When Wilbur the Pig (Guillermo Urra) first dashed down the aisle and onto the stage, Lara leapt from her seat. She pressed against me to get away from the pig-man – and at the same time stood on her tippy-toes to make sure she didn't miss a second.
In her eyes: a little fear mixed with a lot of excitement; in my eyes: a few tears elicited by seeing a child experience the magic of live performance. Yes, I get sentimental about kids and theatre, which I'm certain would change if I made any of my own. (Kids or theatre.)
I was brought back down to Earth, however, when I asked Lara what she liked best about the show over breakfast the next day.
My recollection was of a child rapt for a solid two hours, her silent spectatorship only broken by laughter and a single aside to me. ("She actually did it!" she whispered, when Charlotte first spelled the words "Some Pig" in her web.)
I thought Lara's favourite part might be the Goose, who says everything three times. I guess I thought this because Elinor Holt's performance – funny; matter-of-fact; the quintessence of a goose – was my favourite part.
But Lara didn't pick the goose. Nor Wilbur, lovably melancholy in Urra's open-hearted performance. Nor Charlotte, played by a likeable French-Canadian aerialist named Manon Beaudoin, dangling from the ceiling.
"The juice!" Lara answered. The kiwi-and-strawberry juice box I bought her at intermission was her favourite part.
I should have been prepared for this: Last Christmas, I took Lara to see The Nutcracker at the Alberta Ballet and she came home raving about the LRT ride.
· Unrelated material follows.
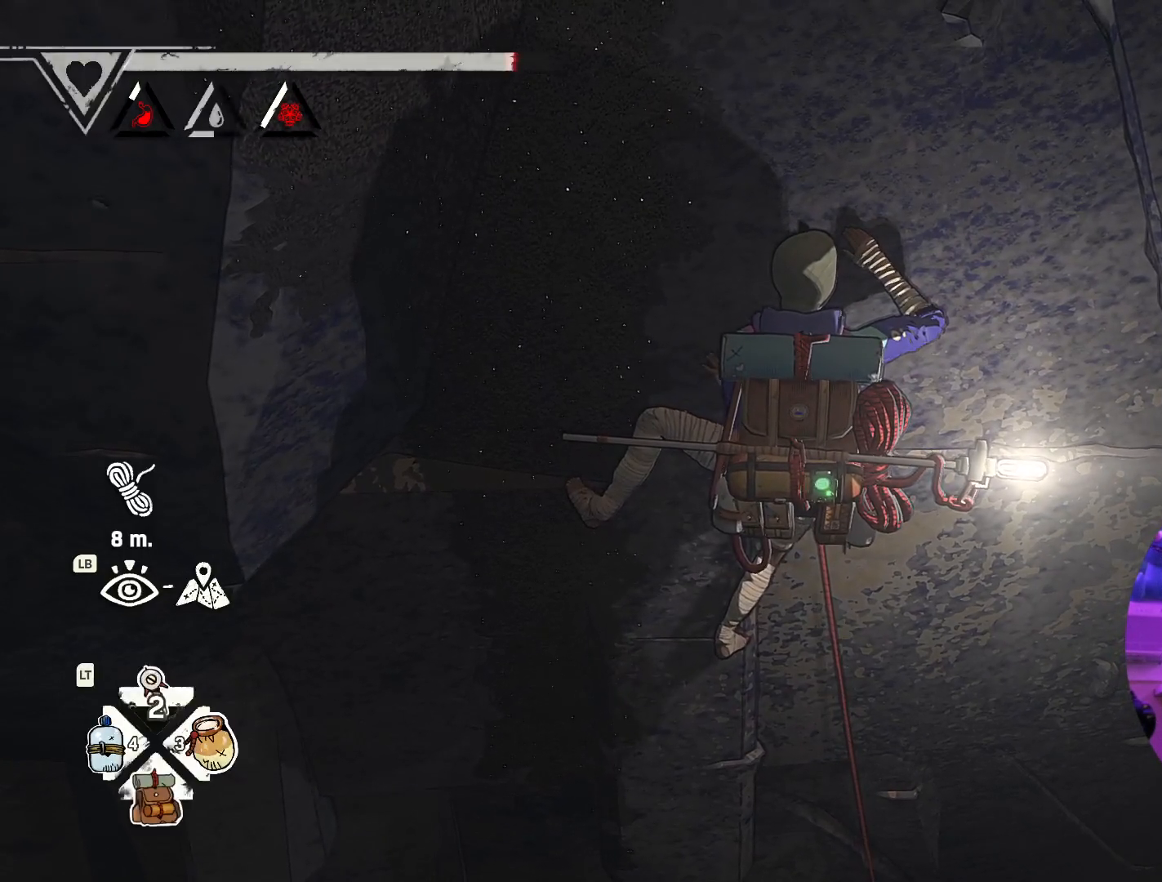
{"dt_ms": 500, "buttons": [], "left_stick": "center", "right_stick": "center", "events": [[467, "DPAD_UP", "up"]]}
Adults dissect theatre in terms of dialogue, performances, direction. We say things like "thought-provoking" or "socially relevant" or "immersive." We talk, far too much, about the "economic impact" of people dressing up like pigs. But we shouldn't ignore the juice – the trappings around theatre-going that actually provide much of its pleasure. The dressing up, the going out, the looking at other people dressed up, the drink at intermission or afterward with a friend where we have something to talk about other than the weather.
The juice is a valid favourite part. But Lara's mother, my sister, wasn't satisfied with this honesty and tried again. "What did you like best about the play – what you saw on the stage?" she asked, leading the five-year-old witness.
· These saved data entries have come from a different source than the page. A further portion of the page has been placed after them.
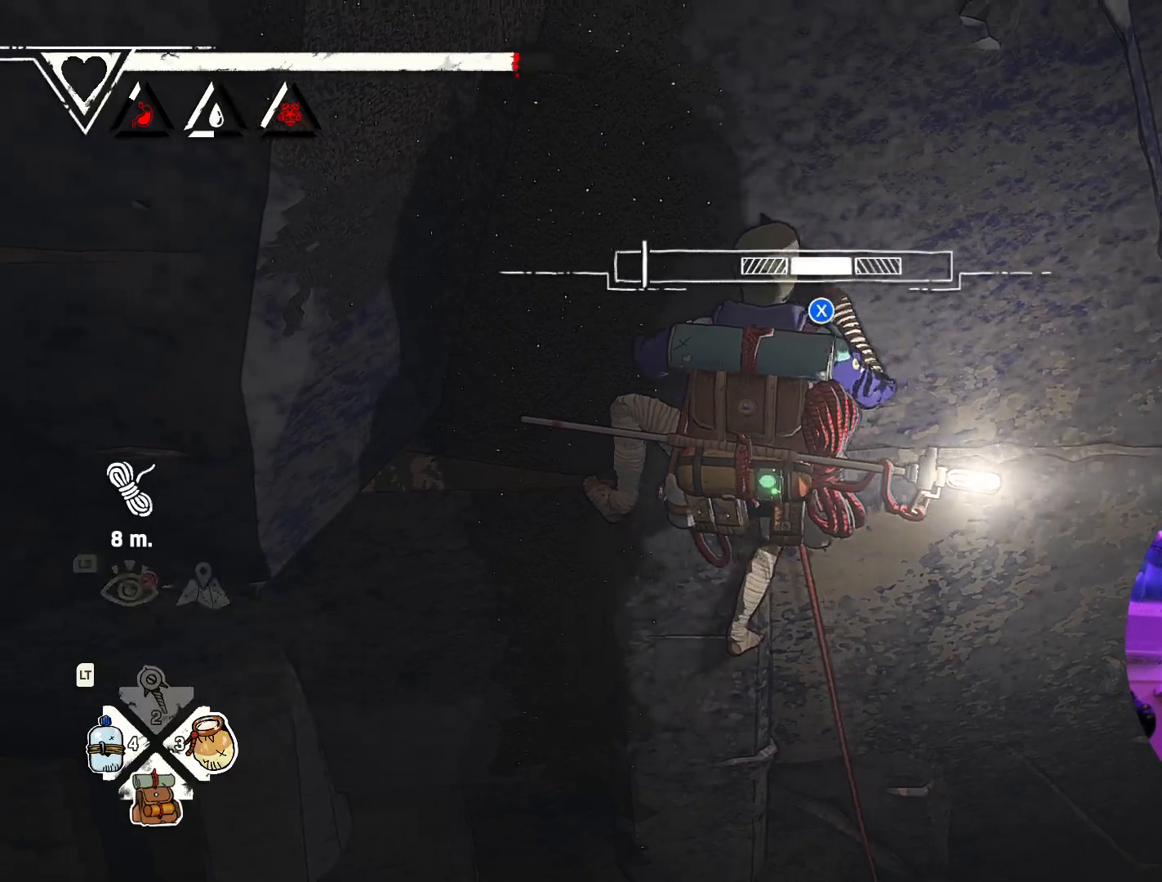
{"dt_ms": 500, "buttons": [], "left_stick": "center", "right_stick": "center", "events": []}
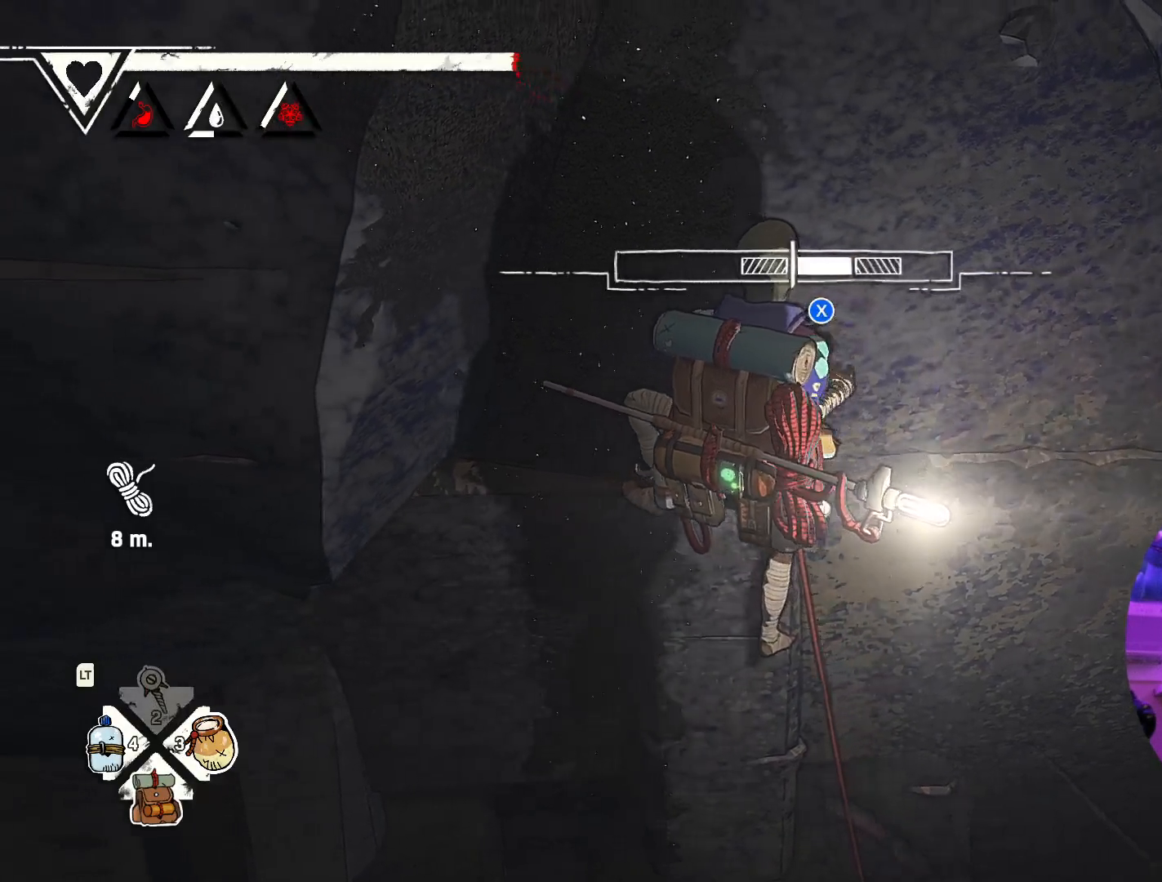
{"dt_ms": 500, "buttons": [], "left_stick": "center", "right_stick": "center", "events": [[67, "X", "down"], [200, "X", "up"]]}
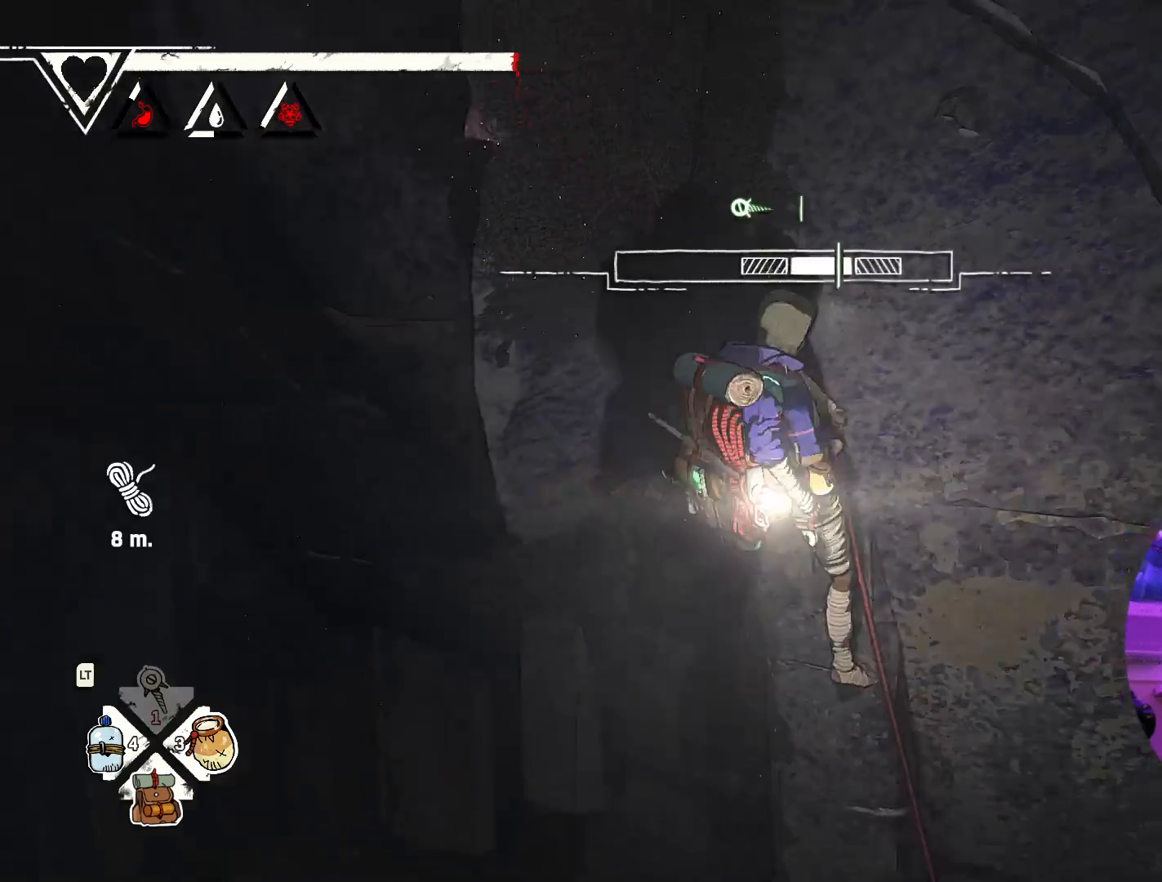
{"dt_ms": 500, "buttons": [], "left_stick": "center", "right_stick": "center", "events": []}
"The end!" Lara exclaimed.
A good punchline, it's true. But we had been wondering how Lara would feel – spoiler alert – about the spider spinning off her mortal coil at the end.
Death looms large in Charlotte's Web from the first scene when Mr. Arable (Kevin Corey) ambles on with an axe to put the runt Wilbur down – until his little girl, Fern (RubyJune Bishop) stops him. Wilbur's life is constantly in threat from otherwise friendly farmers from then on – and, at times, the pig himself has ambivalent feelings about an existence lived in the shadow of baconation. "I'm less than two months old and I'm tired of living," he sighs.
Charlotte's Web didn't become a popular kid's book despite its heavy themes, however; its forthrightness about the struggle of living with the knowledge that we are going to die is the reason why it is still so widely read.
Indeed, theatre – an art form form that disappears as you watch it – seems to me to be a most natural fit for the story of Charlotte and Wilbur and the natural circle of life. As Peggy Phelan, the performance scholar, writes: "It may be that theatre and performance respond to a psychic need to rehearse for loss, and especially for death."
I pressed Lara, who has been talking about her late great-grandfather lately, further to find out what it was about the sad ending that she liked. "It was happy," she corrected me. "They danced."
Oh. At the end, Charlotte's Web's actors stand up, leave their characters behind and dance to bluegrass music. The end-of-show jig is a theatrical tradition that dates back at least to Shakespearean times and has experienced a revival of late.
I suppose, in live performance, all endings are happy. Even at a tragedy, the actors get up and dance, or bow, and we applaud. What's really special about watching Charlotte's Web as a play instead of reading it as a book or seeing it as a film? The five-year-old may have nailed it: the juice and the jig.
Charlotte's Web continues in Calgary to Dec. 31.